Having their lives turned upside down by the pandemic has prompted many Americans to change direction in life, and that often means changing jobs as well. Those who worked low-wage jobs and struggled with financial security during the pandemic are likely looking for better-paying job opportunities. Other workers are looking to prioritize their life outside of work.
#4 – Fear of Exposure to COVID-19
Another factor that has impacted the job market in America and contributed to the Great Resignation is workers’ fears about exposure to COVID-19. During the Great Resignation, the industries most affected have been public-facing industries like retail, healthcare, and leisure or hospitality.
According to the Bureau of Labor Statistics, across all private industries, the quit rate was up to a historic high of 3.4% in September. But, the majority of quits have been in specific industries, like food service, which is seeing quit rates as high as 6.6% per month.
These high quit rates are affecting public-facing industries due to workers’ concern about jobs that expose them to COVID-19 and its numerous variants. Despite widespread access to vaccines, the pandemic continues to smolder on, putting those who can’t switch to working remotely at added risk.
#5 – Burnout
Burnout has been growing among American workers for years, but the COVID-19 pandemic has accelerated the problem. According to a survey from March, workers are reporting higher levels of burnout during the pandemic. 52% of responders said they are experiencing burnout, and 67% said the problem has gotten worse during the pandemic.

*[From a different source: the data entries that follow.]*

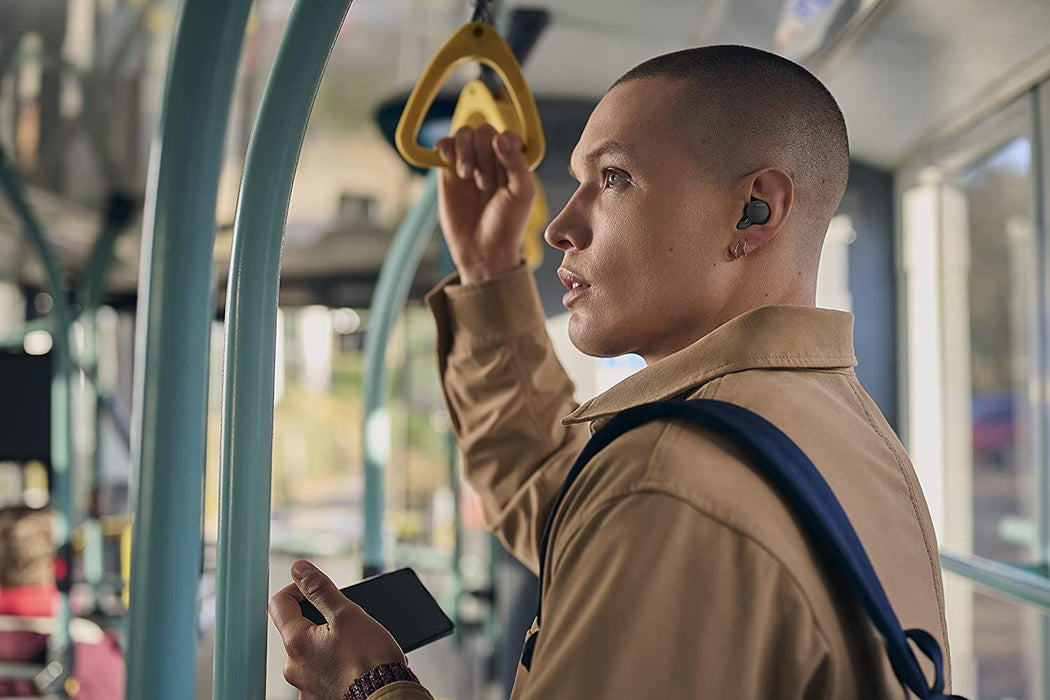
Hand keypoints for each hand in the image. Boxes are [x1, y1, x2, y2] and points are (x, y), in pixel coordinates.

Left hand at [269, 560, 407, 698]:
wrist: (386, 697)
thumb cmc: (370, 661)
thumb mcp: (347, 614)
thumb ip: (319, 589)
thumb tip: (299, 569)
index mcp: (296, 643)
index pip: (279, 604)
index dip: (298, 588)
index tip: (316, 589)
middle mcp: (294, 667)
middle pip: (298, 629)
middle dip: (320, 619)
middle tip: (346, 619)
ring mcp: (306, 686)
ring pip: (312, 652)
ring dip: (329, 642)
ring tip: (356, 644)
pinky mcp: (320, 697)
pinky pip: (322, 673)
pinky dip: (335, 664)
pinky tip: (355, 663)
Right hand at [436, 125, 535, 284]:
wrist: (482, 251)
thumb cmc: (507, 224)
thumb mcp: (522, 194)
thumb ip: (516, 163)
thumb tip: (499, 136)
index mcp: (513, 161)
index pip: (505, 134)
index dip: (502, 149)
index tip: (502, 176)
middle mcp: (491, 159)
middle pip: (482, 131)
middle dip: (483, 154)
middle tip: (484, 184)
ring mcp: (468, 163)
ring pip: (463, 134)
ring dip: (465, 151)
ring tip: (467, 177)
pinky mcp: (447, 172)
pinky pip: (443, 147)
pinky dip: (444, 147)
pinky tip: (449, 162)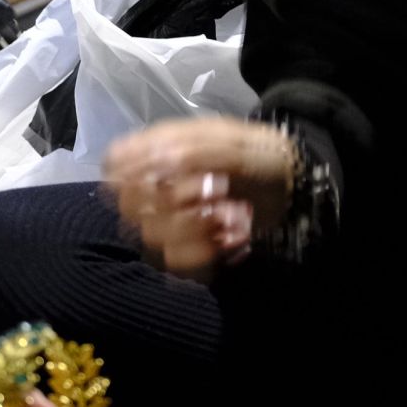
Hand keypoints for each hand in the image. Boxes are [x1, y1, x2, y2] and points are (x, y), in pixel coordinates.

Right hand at [104, 117, 295, 279]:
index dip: (134, 172)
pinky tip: (235, 237)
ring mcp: (166, 221)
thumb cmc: (257, 154)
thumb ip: (194, 153)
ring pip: (152, 237)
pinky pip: (176, 262)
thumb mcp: (231, 143)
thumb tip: (161, 164)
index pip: (114, 165)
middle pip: (130, 207)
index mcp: (154, 150)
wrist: (291, 184)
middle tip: (218, 190)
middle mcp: (152, 186)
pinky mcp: (184, 250)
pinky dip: (208, 252)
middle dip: (176, 201)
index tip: (170, 171)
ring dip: (197, 227)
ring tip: (235, 214)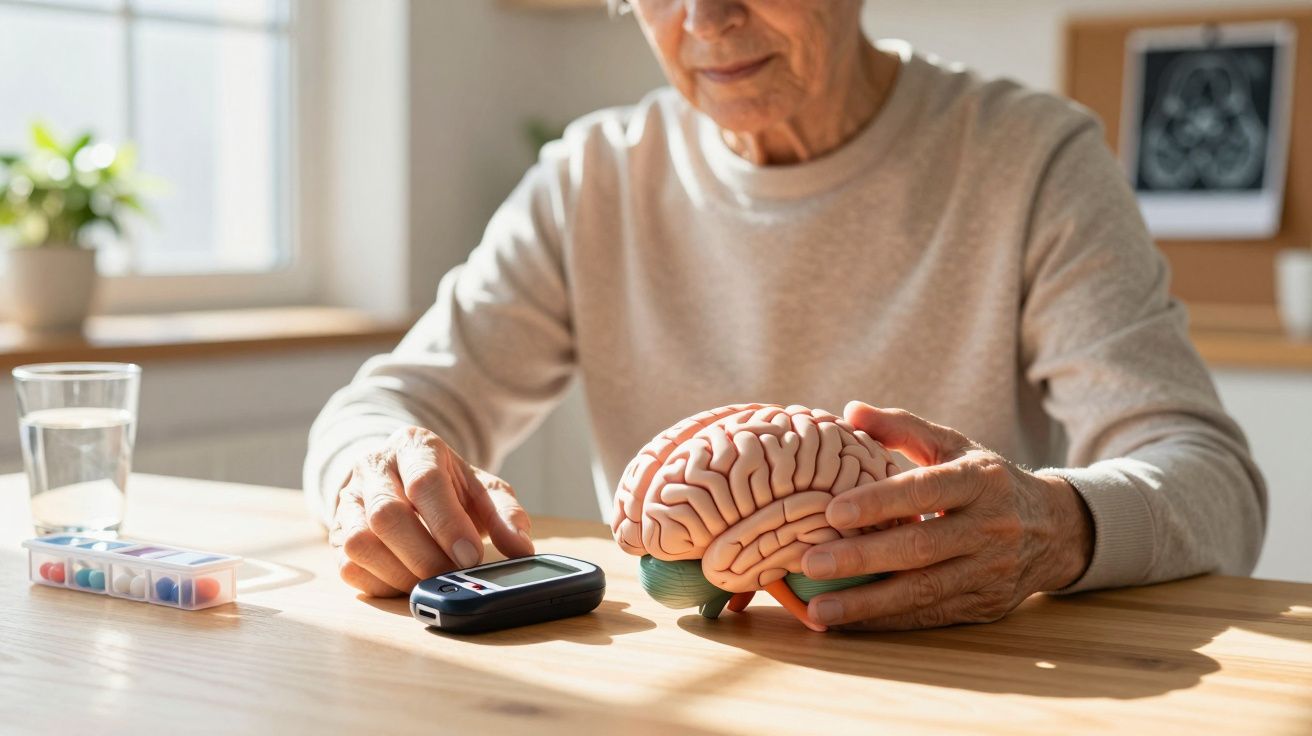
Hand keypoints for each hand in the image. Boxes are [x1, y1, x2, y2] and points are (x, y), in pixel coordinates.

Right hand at [329, 426, 534, 596]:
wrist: (401, 475)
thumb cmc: (446, 485)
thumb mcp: (481, 490)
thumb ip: (506, 515)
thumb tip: (522, 549)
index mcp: (414, 446)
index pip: (425, 482)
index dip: (448, 525)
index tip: (471, 557)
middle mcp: (373, 467)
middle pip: (386, 515)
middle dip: (424, 555)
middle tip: (453, 575)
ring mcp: (348, 499)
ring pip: (359, 542)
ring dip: (400, 573)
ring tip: (432, 581)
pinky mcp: (335, 532)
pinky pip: (348, 566)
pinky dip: (381, 583)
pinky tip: (407, 582)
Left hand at [800, 401, 1092, 629]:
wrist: (1055, 528)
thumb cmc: (986, 480)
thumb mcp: (954, 445)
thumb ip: (902, 427)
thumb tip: (849, 411)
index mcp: (980, 480)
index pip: (925, 491)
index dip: (879, 503)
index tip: (832, 512)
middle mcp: (990, 527)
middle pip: (920, 548)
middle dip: (862, 558)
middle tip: (810, 564)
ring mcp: (991, 571)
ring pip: (924, 591)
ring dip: (867, 603)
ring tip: (818, 609)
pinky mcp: (985, 605)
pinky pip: (930, 616)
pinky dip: (887, 621)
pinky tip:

For many workers, the pandemic added new concerns and uncertainty to an already stressful work life. Businesses across the country have struggled to stay open, often putting more pressure on a reduced number of employees. Workers took on new risks, responsibilities, changing hours, and more. The pandemic also added new stresses for working parents when schools and daycares closed.
A recent Gallup poll shows that American workers are among the most stressed in the world. A portion of the record-breaking number of quits fueling the Great Resignation is likely the result of American workers reaching their breaking point and looking for less stressful job opportunities.
The pandemic also gave many workers a glimpse of what it could look like to take more time for life outside of work. For some, the pandemic slowed life down and allowed them to focus on family, hobbies, self-improvement, or simply take a break. These experiences seem to be changing the way Americans think about work.
Work is a part of many Americans’ sense of self-identity, and we define ourselves in part by our jobs and the work we do. But now, it seems that fewer Americans are enamored by the idea of dedicating themselves entirely to their work. Instead, workers are focusing on creating a healthier balance between their professional and personal lives, and they are willing to change jobs to get it.
How The Great Resignation Will Impact The Workforce
The Great Resignation is reshaping the American job market. Today, low-wage workers have more negotiating leverage than they have seen in a long time. For workers unhappy with their current situation, it might be a good time to look at what options they have in the rapidly evolving job market.
And for employers, it’s long past time to look at what you can do to meet the changing needs of today’s workers. Mitigating the factors on this list will only become increasingly important as the Great Resignation continues.
Throughout history, great crises have been the catalyst for unforeseen social changes. In times of war or pandemic, uncertainty about the future motivates us to reevaluate what’s essential.
It’s far too early to say what lasting changes to the social structure will come from the uncertainty caused by the COVID-19 pandemic. But if the Great Resignation continues, one of the pandemics lasting legacies could be a change in our relationship with work.